**WHAT YOU WILL DO**
Could you copy out every one of the records below word for word, leaving the pictures out?

══ RECORDS PROVIDED

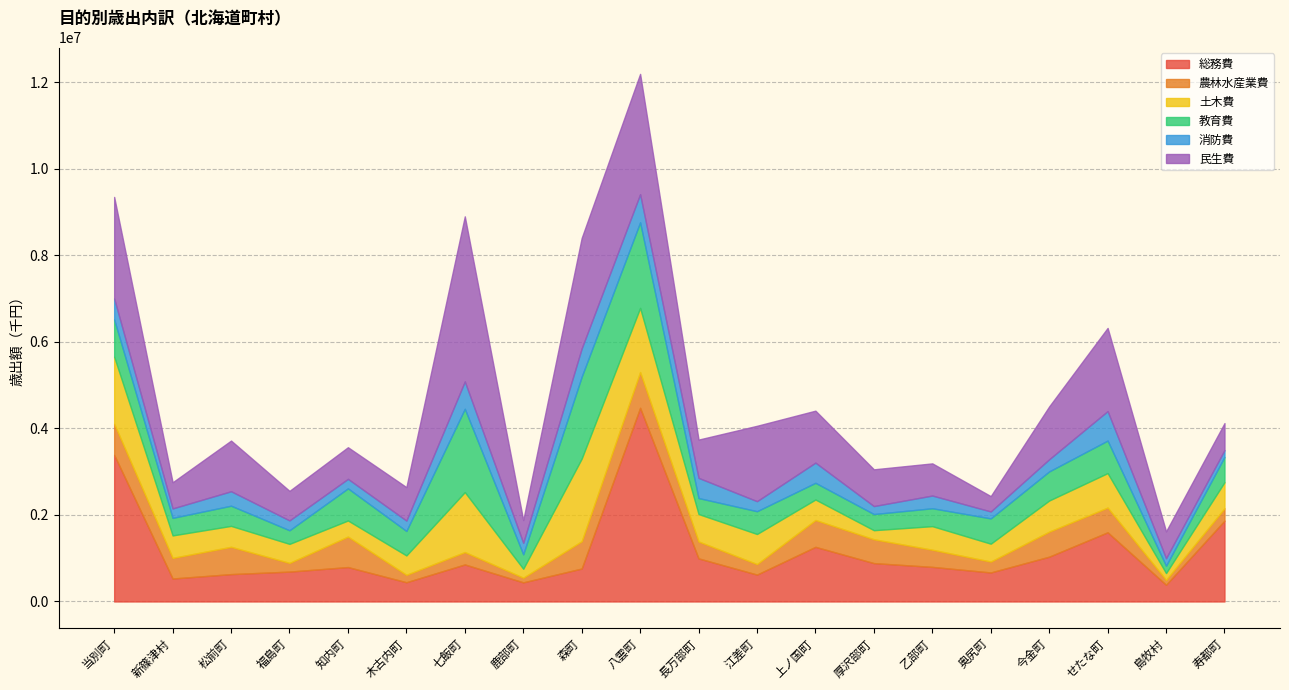

What is the sum of all 農林水産業費 values?

8752550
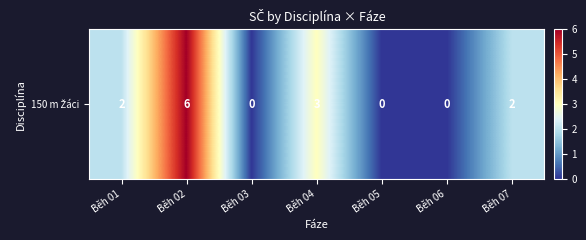

Rank the categories by value from highest to lowest.

Běh 02, Běh 04, Běh 01, Běh 07, Běh 03, Běh 05, Běh 06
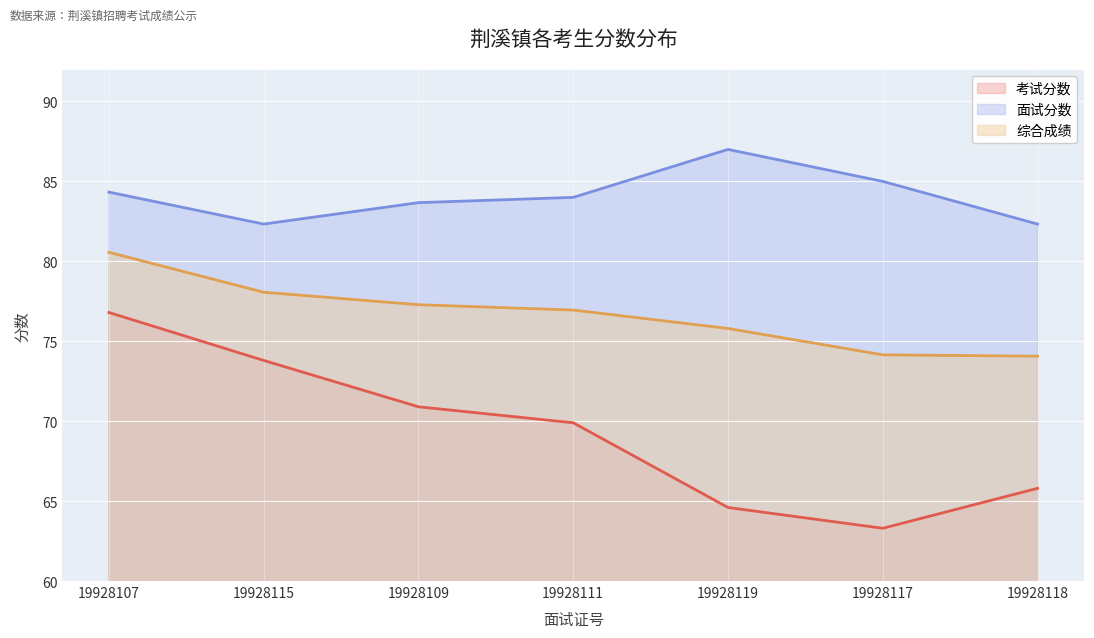

Reading right to left, transcribe all the data shown in this chart.

考试分数: 65.8	63.3	64.6	69.9	70.9	73.8	76.8
面试分数: 82.3	85.0	87.0	84.0	83.7	82.3	84.3
综合成绩: 74.1	74.2	75.8	77.0	77.3	78.1	80.6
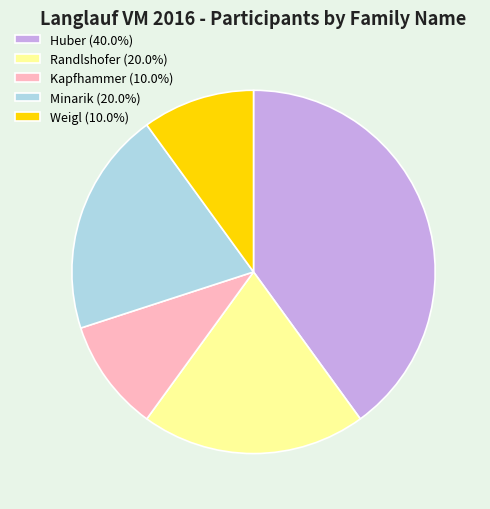

Combined, do Weigl (10.0%) and Randlshofer (20.0%) account for over 50%?

No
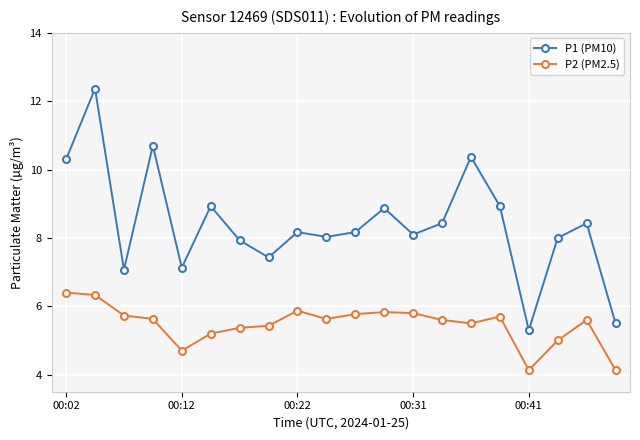

What is the minimum value shown in the chart?

4.1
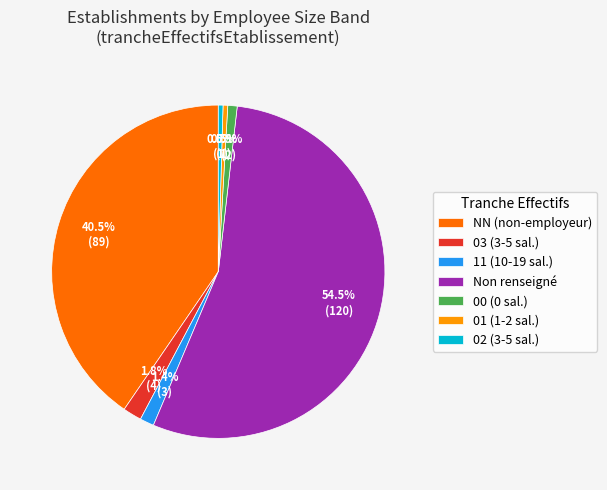

To the nearest percent, what is the average slice percentage?

14%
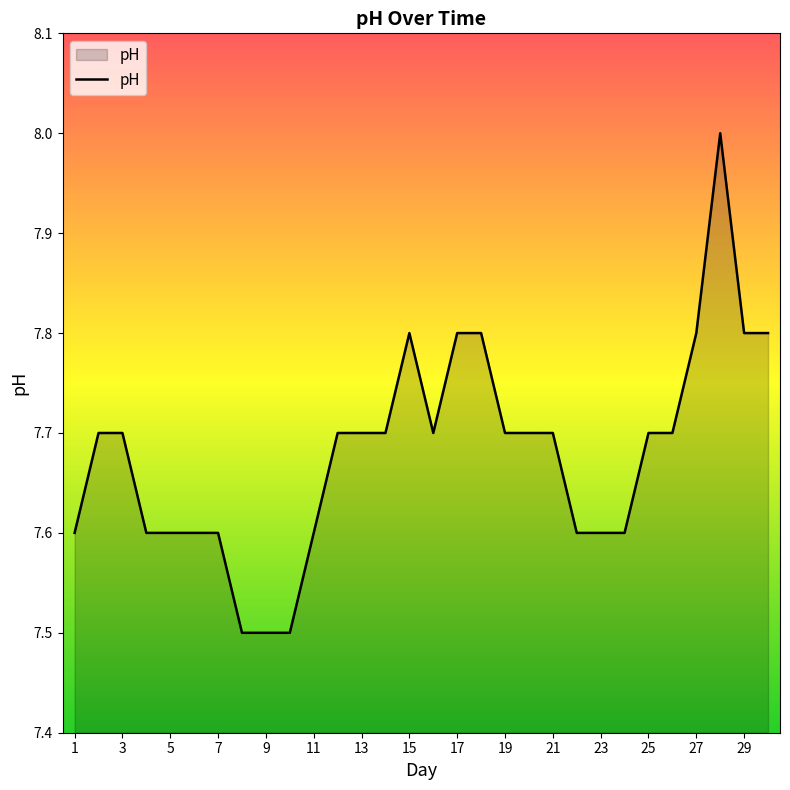

What is the difference between the maximum and minimum values?

0.5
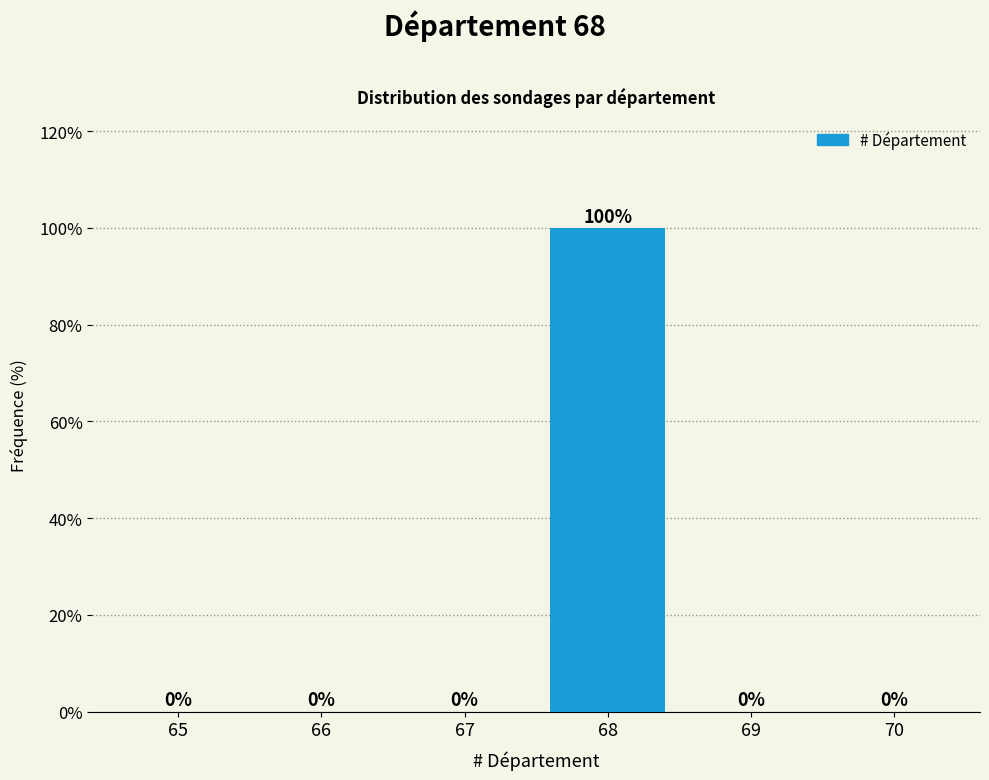

Reading right to left, what are all the values shown in this chart?

70=0	69=0	68=100	67=0	66=0	65=0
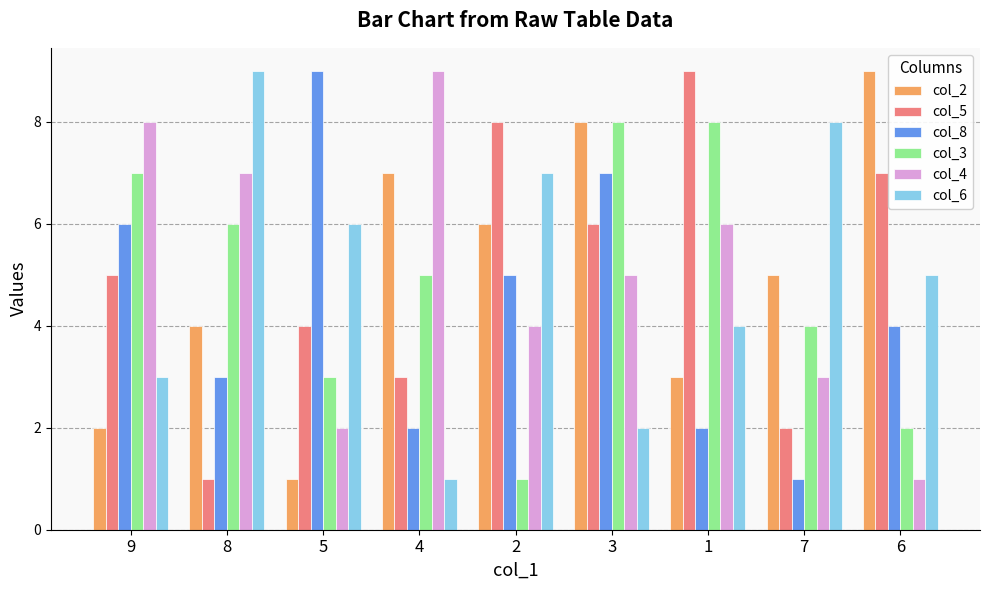

What is the difference between the col_5 values at 5 and 3?

2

════

**PROBLEM SOLUTION**
What is the sum of all 農林水産業費 values?

8752550

Rank the categories by value from highest to lowest.

Běh 02, Běh 04, Běh 01, Běh 07, Běh 03, Běh 05, Běh 06

Reading right to left, transcribe all the data shown in this chart.

考试分数: 65.8	63.3	64.6	69.9	70.9	73.8	76.8
面试分数: 82.3	85.0	87.0	84.0	83.7	82.3	84.3
综合成绩: 74.1	74.2	75.8	77.0	77.3	78.1	80.6

Combined, do Weigl (10.0%) and Randlshofer (20.0%) account for over 50%?

No

What is the minimum value shown in the chart?

4.1

To the nearest percent, what is the average slice percentage?

14%

What is the difference between the maximum and minimum values?

0.5

Reading right to left, what are all the values shown in this chart?

70=0	69=0	68=100	67=0	66=0	65=0

What is the difference between the col_5 values at 5 and 3?

2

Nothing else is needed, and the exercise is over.